**Input**
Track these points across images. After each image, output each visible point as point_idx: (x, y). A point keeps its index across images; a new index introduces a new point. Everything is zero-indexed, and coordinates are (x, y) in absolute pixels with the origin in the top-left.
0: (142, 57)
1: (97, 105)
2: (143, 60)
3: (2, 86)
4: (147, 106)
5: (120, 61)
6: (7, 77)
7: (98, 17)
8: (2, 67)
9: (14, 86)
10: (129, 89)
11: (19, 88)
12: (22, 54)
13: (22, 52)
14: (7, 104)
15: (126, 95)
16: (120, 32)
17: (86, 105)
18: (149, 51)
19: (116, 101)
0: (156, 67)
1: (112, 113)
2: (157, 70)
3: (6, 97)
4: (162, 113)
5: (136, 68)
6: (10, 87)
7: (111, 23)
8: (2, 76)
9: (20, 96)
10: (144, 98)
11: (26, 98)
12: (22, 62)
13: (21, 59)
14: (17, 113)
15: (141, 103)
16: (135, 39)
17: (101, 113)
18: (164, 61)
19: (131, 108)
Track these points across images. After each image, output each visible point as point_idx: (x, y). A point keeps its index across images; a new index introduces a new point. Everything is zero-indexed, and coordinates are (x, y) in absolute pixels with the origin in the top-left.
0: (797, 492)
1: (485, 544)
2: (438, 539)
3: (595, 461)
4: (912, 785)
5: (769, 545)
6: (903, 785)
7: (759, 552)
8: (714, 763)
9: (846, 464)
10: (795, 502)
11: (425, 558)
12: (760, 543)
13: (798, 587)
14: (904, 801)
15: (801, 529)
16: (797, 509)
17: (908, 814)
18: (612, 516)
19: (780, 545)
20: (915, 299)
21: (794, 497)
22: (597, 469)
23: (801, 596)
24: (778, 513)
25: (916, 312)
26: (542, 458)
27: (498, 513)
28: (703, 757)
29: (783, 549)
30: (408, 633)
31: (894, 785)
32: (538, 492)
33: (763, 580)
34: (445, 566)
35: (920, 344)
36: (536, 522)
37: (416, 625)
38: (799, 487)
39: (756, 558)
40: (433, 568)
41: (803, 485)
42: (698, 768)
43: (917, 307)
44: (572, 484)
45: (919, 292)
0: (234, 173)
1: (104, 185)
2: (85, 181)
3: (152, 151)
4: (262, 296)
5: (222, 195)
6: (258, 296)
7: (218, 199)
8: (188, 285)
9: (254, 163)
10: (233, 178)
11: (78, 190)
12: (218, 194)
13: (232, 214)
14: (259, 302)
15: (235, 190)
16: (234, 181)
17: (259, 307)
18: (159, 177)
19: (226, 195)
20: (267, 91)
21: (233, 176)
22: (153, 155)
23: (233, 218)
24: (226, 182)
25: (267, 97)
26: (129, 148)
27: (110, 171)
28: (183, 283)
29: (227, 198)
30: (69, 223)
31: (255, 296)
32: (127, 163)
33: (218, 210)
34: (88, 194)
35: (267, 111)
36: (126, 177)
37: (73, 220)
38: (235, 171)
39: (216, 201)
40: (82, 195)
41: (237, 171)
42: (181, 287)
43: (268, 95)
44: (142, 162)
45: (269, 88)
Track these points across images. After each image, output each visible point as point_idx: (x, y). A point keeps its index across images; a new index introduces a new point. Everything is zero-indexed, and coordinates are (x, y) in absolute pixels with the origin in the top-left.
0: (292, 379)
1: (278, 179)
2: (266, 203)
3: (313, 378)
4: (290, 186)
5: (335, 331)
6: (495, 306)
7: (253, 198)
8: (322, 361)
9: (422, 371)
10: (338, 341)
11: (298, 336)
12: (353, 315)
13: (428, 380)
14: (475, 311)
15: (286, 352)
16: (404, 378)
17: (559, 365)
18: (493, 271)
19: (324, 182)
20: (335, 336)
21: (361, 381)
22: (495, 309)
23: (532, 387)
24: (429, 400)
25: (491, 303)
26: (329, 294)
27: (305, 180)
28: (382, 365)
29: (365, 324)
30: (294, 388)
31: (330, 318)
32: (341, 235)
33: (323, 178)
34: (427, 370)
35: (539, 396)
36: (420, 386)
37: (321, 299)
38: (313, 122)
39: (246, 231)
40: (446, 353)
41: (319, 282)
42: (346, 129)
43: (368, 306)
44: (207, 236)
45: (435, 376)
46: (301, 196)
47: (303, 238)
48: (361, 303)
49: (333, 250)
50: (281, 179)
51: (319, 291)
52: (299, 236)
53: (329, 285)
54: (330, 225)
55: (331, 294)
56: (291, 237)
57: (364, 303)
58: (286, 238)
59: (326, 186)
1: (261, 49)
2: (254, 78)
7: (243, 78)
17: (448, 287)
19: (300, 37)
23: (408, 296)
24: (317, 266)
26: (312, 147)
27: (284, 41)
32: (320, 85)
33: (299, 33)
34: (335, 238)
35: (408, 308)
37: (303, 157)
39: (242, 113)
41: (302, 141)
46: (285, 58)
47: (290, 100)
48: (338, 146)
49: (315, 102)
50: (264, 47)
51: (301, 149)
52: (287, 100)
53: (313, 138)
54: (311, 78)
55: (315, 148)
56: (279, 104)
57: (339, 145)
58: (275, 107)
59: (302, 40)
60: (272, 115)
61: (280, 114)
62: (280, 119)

**Prompt**
Transcribe the material so that every line matches the original exactly.

**Solution for this task**
Track these points across images. After each image, output each visible point as point_idx: (x, y). A point keeps its index across images; a new index introduces a new point. Everything is zero-indexed, and coordinates are (x, y) in absolute pixels with the origin in the top-left.
0: (142, 57)
1: (97, 105)
2: (143, 60)
3: (2, 86)
4: (147, 106)
5: (120, 61)
6: (7, 77)
7: (98, 17)
8: (2, 67)
9: (14, 86)
10: (129, 89)
11: (19, 88)
12: (22, 54)
13: (22, 52)
14: (7, 104)
15: (126, 95)
16: (120, 32)
17: (86, 105)
18: (149, 51)
19: (116, 101)
0: (156, 67)
1: (112, 113)
2: (157, 70)
3: (6, 97)
4: (162, 113)
5: (136, 68)
6: (10, 87)
7: (111, 23)
8: (2, 76)
9: (20, 96)
10: (144, 98)
11: (26, 98)
12: (22, 62)
13: (21, 59)
14: (17, 113)
15: (141, 103)
16: (135, 39)
17: (101, 113)
18: (164, 61)
19: (131, 108)
Track these points across images. After each image, output each visible point as point_idx: (x, y). A point keeps its index across images; a new index introduces a new point. Everything is zero-indexed, and coordinates are (x, y) in absolute pixels with the origin in the top-left.
0: (797, 492)
1: (485, 544)
2: (438, 539)
3: (595, 461)
4: (912, 785)
5: (769, 545)
6: (903, 785)
7: (759, 552)
8: (714, 763)
9: (846, 464)
10: (795, 502)
11: (425, 558)
12: (760, 543)
13: (798, 587)
14: (904, 801)
15: (801, 529)
16: (797, 509)
17: (908, 814)
18: (612, 516)
19: (780, 545)
20: (915, 299)
21: (794, 497)
22: (597, 469)
23: (801, 596)
24: (778, 513)
25: (916, 312)
26: (542, 458)
27: (498, 513)
28: (703, 757)
29: (783, 549)
30: (408, 633)
31: (894, 785)
32: (538, 492)
33: (763, 580)
34: (445, 566)
35: (920, 344)
36: (536, 522)
37: (416, 625)
38: (799, 487)
39: (756, 558)
40: (433, 568)
41: (803, 485)
42: (698, 768)
43: (917, 307)
44: (572, 484)
45: (919, 292)
0: (234, 173)
1: (104, 185)
2: (85, 181)
3: (152, 151)
4: (262, 296)
5: (222, 195)
6: (258, 296)
7: (218, 199)
8: (188, 285)
9: (254, 163)
10: (233, 178)
11: (78, 190)
12: (218, 194)
13: (232, 214)
14: (259, 302)
15: (235, 190)
16: (234, 181)
17: (259, 307)
18: (159, 177)
19: (226, 195)
20: (267, 91)
21: (233, 176)
22: (153, 155)
23: (233, 218)
24: (226, 182)
25: (267, 97)
26: (129, 148)
27: (110, 171)
28: (183, 283)
29: (227, 198)
30: (69, 223)
31: (255, 296)
32: (127, 163)
33: (218, 210)
34: (88, 194)
35: (267, 111)
36: (126, 177)
37: (73, 220)
38: (235, 171)
39: (216, 201)
40: (82, 195)
41: (237, 171)
42: (181, 287)
43: (268, 95)
44: (142, 162)
45: (269, 88)
Track these points across images. After each image, output each visible point as point_idx: (x, y). A point keeps its index across images; a new index introduces a new point. Everything is zero-indexed, and coordinates are (x, y) in absolute pixels with the origin in the top-left.
0: (292, 379)
1: (278, 179)
2: (266, 203)
3: (313, 378)
4: (290, 186)
5: (335, 331)
6: (495, 306)
7: (253, 198)
8: (322, 361)
9: (422, 371)
10: (338, 341)
11: (298, 336)
12: (353, 315)
13: (428, 380)
14: (475, 311)
15: (286, 352)
16: (404, 378)
17: (559, 365)
18: (493, 271)
19: (324, 182)
20: (335, 336)
21: (361, 381)
22: (495, 309)
23: (532, 387)
24: (429, 400)
25: (491, 303)
26: (329, 294)
27: (305, 180)
28: (382, 365)
29: (365, 324)
30: (294, 388)
31: (330, 318)
32: (341, 235)
33: (323, 178)
34: (427, 370)
35: (539, 396)
36: (420, 386)
37: (321, 299)
38: (313, 122)
39: (246, 231)
40: (446, 353)
41: (319, 282)
42: (346, 129)
43: (368, 306)
44: (207, 236)
45: (435, 376)
46: (301, 196)
47: (303, 238)
48: (361, 303)
49: (333, 250)
50: (281, 179)
51: (319, 291)
52: (299, 236)
53: (329, 285)
54: (330, 225)
55: (331, 294)
56: (291, 237)
57: (364, 303)
58: (286, 238)
59: (326, 186)
1: (261, 49)
2: (254, 78)
7: (243, 78)
17: (448, 287)
19: (300, 37)
23: (408, 296)
24: (317, 266)
26: (312, 147)
27: (284, 41)
32: (320, 85)
33: (299, 33)
34: (335, 238)
35: (408, 308)
37: (303, 157)
39: (242, 113)
41: (302, 141)
46: (285, 58)
47: (290, 100)
48: (338, 146)
49: (315, 102)
50: (264, 47)
51: (301, 149)
52: (287, 100)
53: (313, 138)
54: (311, 78)
55: (315, 148)
56: (279, 104)
57: (339, 145)
58: (275, 107)
59: (302, 40)
60: (272, 115)
61: (280, 114)
62: (280, 119)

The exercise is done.